Items from a dataset
-*-*-

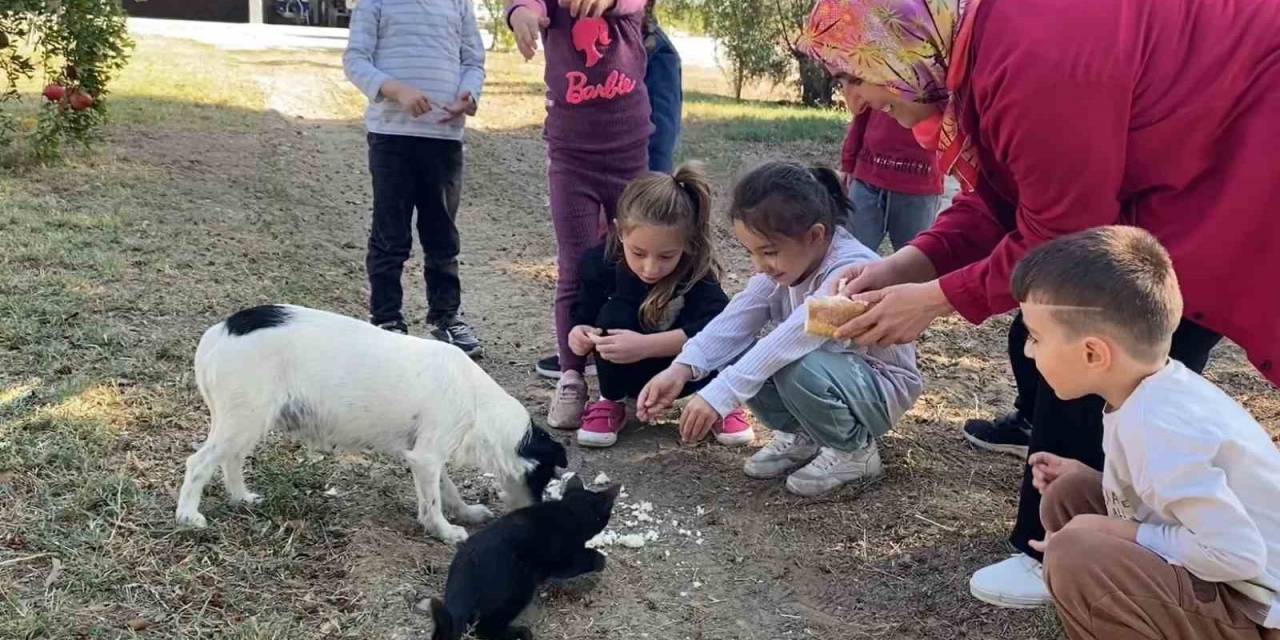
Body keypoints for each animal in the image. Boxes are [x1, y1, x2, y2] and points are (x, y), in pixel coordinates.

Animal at [175, 302, 565, 542]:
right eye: (545, 476)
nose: (539, 517)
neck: (478, 401)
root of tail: (219, 331)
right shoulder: (426, 458)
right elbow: (433, 502)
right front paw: (444, 530)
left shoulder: (427, 455)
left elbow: (448, 490)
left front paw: (465, 512)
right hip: (244, 419)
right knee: (198, 463)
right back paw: (188, 516)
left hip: (246, 422)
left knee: (230, 459)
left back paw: (241, 498)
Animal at [430, 476, 619, 640]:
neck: (569, 511)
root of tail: (465, 563)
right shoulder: (563, 560)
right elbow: (581, 560)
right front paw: (600, 560)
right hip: (519, 588)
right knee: (485, 627)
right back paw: (519, 633)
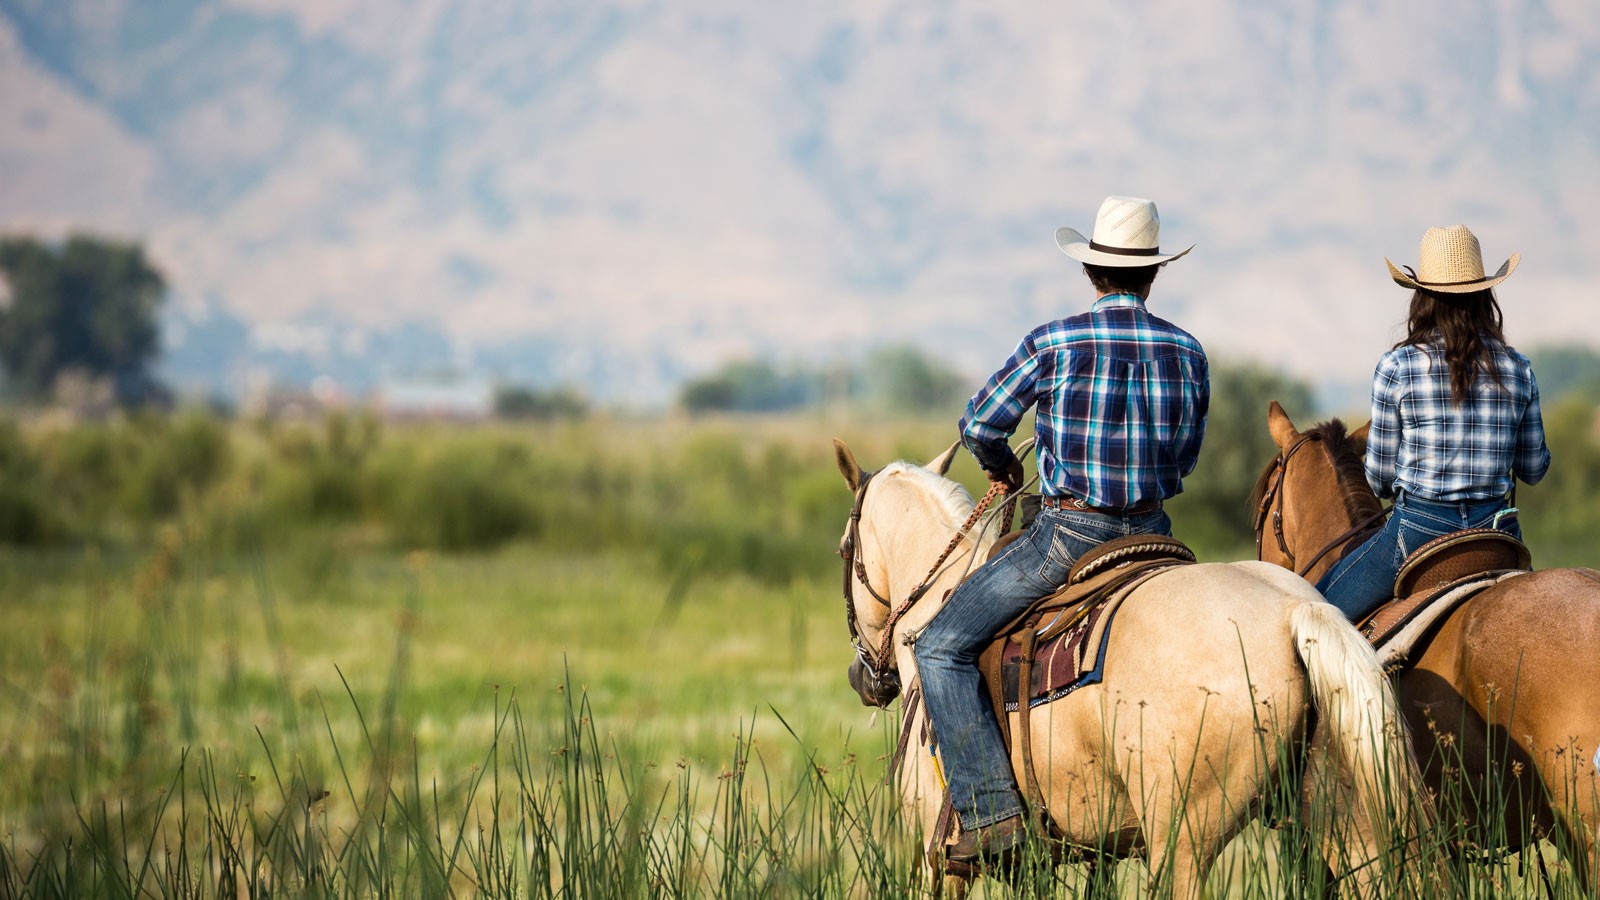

-*-*-

=== The task ===
Lines above with the string "back" need to be found and copied.

=== Written response ===
right back paw: (188, 516)
left back paw: (241, 498)
right back paw: (519, 633)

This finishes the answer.